Extrait du texte -
· · · · · · ·

DE LA CLASSE OUVRIÈRE À LA QUESTION DES ÉTRANGERS
Texte: Sandrine Charlot Zinsli
Die wundersame Verwandlung der Arbeiterklasse in Ausländer / La transformation merveilleuse de la classe ouvrière en étrangers
Un film de Samir, CH, 2024, 130'
En savoir plus:
Le site du film: https://www.working-class.ch/
Le film est sorti en septembre. Il est à voir dans de nombreux cinémas, assortis de discussions. Ainsi c'est avec ce film entre autres que le nouveau cinéma Korso à Fribourg ouvre ses portes le 19 septembre.
Le réalisateur Samir continue son exploration personnelle du passé proche. Dans son dernier film «Die wundersame Verwandlung der Arbeiterklasse in Ausländer», il relate l'histoire de la classe ouvrière italienne en Suisse, des années 1950 à aujourd'hui, tout en s'interrogeant sur son propre vécu et son engagement politique dans un monde en mutation.
DES ARCHIVES FOISONNANTES
Le film se construit autour d'un nombre phénoménal d'archives de grande qualité, d'interviews réalisés en Suisse et en Italie, d'extraits de films suisses en lien avec la thématique, mais aussi de passages animés qui le mettent en scène. Parfois les archives défilent assez vite, elles montrent bien dans leur profusion le climat xénophobe de l'époque. Sur toute une série de petites annonces dans les journaux, on peut ainsi lire alors: chambre à louer, «Italiens exclus/Keine Ausländer». La question du logement est cruciale pour les étrangers arrivant en Suisse, ils sont entassés dans des baraquements mal isolés, réfugiés dans des cabines téléphoniques ou des gares. Faute de regroupement familial, les enfants restent souvent au pays, sont parfois cachés et, à l'école, ils doivent subir le racisme ordinaire.

· · · · · · ·

Consigne de travail a -
Pouvez-vous extraire mot pour mot, dans l'article sur le film de Samir, le passage allant de « DE LA CLASSE OUVRIÈRE À » jusqu'à « le 19 septembre. » ?

Matériel fourni -
· · · · · · ·

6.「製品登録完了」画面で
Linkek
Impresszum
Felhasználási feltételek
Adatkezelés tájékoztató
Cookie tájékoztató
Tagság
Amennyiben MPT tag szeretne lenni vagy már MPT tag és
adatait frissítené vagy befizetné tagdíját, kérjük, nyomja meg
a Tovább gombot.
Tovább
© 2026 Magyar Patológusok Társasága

· · · · · · ·

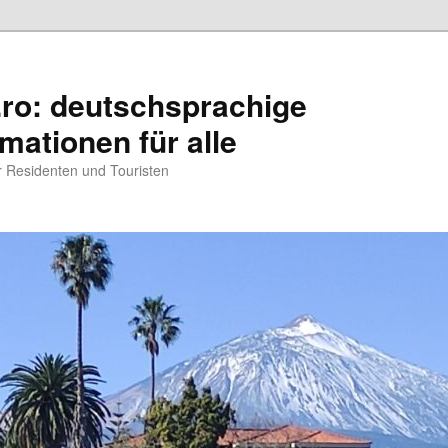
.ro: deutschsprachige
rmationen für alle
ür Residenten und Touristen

· · · · · · ·

Consigne de travail b -
Pouvez-vous reproduire les lignes de la liste allant de celle qui contient « 6.「製品登録完了」画面で » jusqu'à celle qui contient « Magyar Patológusok Társasága », en remplaçant « Tovább » par « Folytatás » sans rien modifier d'autre ?

Réponse finale a -
DE LA CLASSE OUVRIÈRE À LA QUESTION DES ÉTRANGERS
Texte: Sandrine Charlot Zinsli
Die wundersame Verwandlung der Arbeiterklasse in Ausländer / La transformation merveilleuse de la classe ouvrière en étrangers
Un film de Samir, CH, 2024, 130'
En savoir plus:
Le site du film: https://www.working-class.ch/
Le film est sorti en septembre. Il est à voir dans de nombreux cinémas, assortis de discussions. Ainsi c'est avec ce film entre autres que le nouveau cinéma Korso à Fribourg ouvre ses portes le 19 septembre.

Réponse finale b -
6.「製品登録完了」画面で
Linkek
Impresszum
Felhasználási feltételek
Adatkezelés tájékoztató
Cookie tájékoztató
Tagság
Amennyiben MPT tag szeretne lenni vagy már MPT tag és
adatait frissítené vagy befizetné tagdíját, kérjük, nyomja meg
a Folytatás gombot.
Folytatás
© 2026 Magyar Patológusok Társasága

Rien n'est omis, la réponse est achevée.